Nothing outside the stretch is wanted. Repeat exactly the lines of the listing below from the one that contains "Mac) next start" through the one that contains "Web UI build 6965", both ends included.

---*---

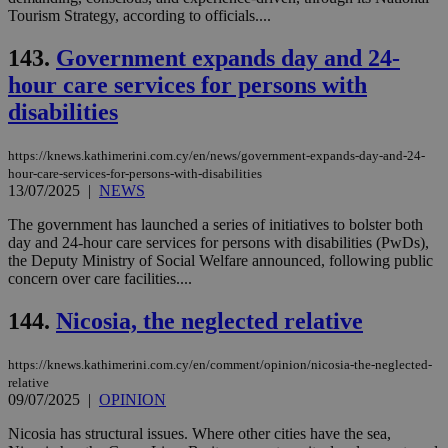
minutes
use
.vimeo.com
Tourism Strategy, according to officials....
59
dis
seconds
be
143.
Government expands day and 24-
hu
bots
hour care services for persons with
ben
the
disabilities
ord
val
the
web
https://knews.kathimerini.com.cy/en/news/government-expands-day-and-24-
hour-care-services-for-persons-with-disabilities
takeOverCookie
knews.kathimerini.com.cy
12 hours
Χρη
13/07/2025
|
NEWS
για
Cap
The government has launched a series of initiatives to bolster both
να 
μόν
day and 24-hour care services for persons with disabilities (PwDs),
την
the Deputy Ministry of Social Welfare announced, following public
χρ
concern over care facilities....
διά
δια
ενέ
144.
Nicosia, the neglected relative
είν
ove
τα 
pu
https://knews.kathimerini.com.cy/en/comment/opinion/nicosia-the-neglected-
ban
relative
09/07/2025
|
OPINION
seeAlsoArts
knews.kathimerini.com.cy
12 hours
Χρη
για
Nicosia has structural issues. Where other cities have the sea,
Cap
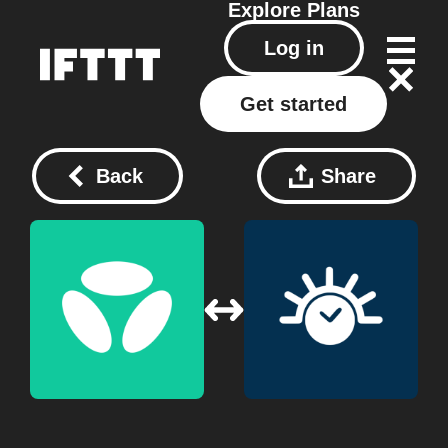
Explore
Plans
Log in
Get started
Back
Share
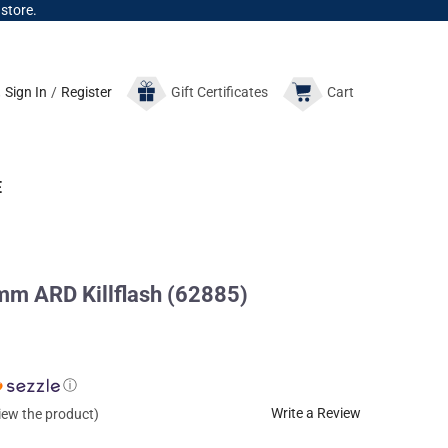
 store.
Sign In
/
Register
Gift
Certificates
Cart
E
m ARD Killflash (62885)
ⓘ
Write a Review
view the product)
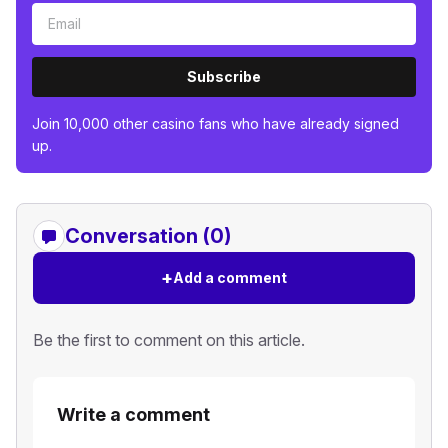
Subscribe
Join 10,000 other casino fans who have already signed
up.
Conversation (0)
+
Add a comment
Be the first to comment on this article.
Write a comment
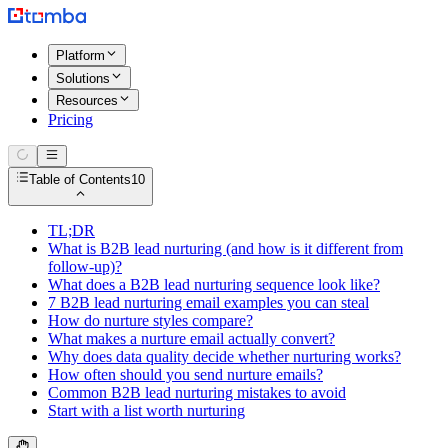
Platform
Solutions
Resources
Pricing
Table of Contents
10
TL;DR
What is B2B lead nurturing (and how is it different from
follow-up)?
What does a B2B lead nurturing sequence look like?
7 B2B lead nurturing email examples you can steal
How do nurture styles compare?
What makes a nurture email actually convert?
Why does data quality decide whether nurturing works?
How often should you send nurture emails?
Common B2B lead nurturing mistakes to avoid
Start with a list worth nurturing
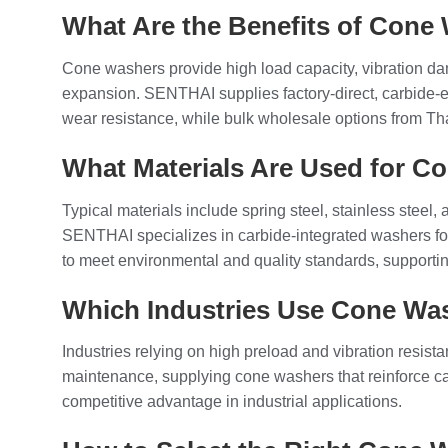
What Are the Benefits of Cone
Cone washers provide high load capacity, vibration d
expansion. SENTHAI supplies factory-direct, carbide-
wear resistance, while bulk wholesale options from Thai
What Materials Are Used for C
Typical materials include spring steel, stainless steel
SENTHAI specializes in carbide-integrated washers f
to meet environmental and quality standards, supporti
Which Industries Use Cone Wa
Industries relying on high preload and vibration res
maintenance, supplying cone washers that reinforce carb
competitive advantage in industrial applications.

---*---

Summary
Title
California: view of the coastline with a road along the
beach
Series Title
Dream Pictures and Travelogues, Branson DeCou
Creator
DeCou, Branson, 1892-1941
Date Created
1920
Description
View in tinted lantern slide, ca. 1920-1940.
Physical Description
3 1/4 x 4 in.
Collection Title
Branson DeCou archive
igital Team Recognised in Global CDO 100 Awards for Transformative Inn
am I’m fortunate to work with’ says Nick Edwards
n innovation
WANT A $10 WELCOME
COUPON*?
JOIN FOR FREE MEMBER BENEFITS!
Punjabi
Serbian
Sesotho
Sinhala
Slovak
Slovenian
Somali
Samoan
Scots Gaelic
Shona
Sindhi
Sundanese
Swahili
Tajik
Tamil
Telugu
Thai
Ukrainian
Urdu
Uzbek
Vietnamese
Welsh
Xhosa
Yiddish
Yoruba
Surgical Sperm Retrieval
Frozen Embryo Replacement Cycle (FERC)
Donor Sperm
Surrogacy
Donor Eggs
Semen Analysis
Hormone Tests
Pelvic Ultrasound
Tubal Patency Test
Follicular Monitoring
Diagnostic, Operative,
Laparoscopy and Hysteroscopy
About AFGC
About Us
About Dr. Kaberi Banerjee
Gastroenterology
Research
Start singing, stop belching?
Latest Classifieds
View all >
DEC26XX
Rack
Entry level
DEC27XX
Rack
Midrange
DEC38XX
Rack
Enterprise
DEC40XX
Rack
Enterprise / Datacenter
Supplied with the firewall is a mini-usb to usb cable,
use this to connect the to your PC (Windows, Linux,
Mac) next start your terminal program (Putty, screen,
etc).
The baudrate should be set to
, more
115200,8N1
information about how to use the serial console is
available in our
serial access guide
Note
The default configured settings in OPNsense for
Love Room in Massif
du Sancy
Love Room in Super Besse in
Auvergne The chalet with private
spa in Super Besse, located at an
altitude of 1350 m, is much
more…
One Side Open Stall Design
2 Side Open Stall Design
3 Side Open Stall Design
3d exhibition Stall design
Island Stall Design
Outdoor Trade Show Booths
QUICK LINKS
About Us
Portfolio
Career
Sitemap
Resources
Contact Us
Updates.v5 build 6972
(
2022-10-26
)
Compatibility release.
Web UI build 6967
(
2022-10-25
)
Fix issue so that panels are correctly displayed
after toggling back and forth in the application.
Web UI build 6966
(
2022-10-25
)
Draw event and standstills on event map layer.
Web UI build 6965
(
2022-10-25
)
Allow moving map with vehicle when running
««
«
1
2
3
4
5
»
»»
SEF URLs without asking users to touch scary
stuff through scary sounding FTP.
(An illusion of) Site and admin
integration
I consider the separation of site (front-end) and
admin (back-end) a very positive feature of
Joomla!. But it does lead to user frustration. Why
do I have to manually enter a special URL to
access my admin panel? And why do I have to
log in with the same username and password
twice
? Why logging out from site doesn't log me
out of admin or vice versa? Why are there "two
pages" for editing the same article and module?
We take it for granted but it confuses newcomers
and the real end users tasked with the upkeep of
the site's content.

---*---

RESPONSE TO THE EXERCISE:
Mac) next start your terminal program (Putty, screen,
etc).
The baudrate should be set to
, more
115200,8N1
information about how to use the serial console is
available in our
serial access guide
Note
The default configured settings in OPNsense for
Love Room in Massif
du Sancy
Love Room in Super Besse in
Auvergne The chalet with private
spa in Super Besse, located at an
altitude of 1350 m, is much
more…
One Side Open Stall Design
2 Side Open Stall Design
3 Side Open Stall Design
3d exhibition Stall design
Island Stall Design
Outdoor Trade Show Booths
QUICK LINKS
About Us
Portfolio
Career
Sitemap
Resources
Contact Us
Updates.v5 build 6972
(
2022-10-26
)
Compatibility release.
Web UI build 6967
(
2022-10-25
)
Fix issue so that panels are correctly displayed
after toggling back and forth in the application.
Web UI build 6966
(
2022-10-25
)
Draw event and standstills on event map layer.
Web UI build 6965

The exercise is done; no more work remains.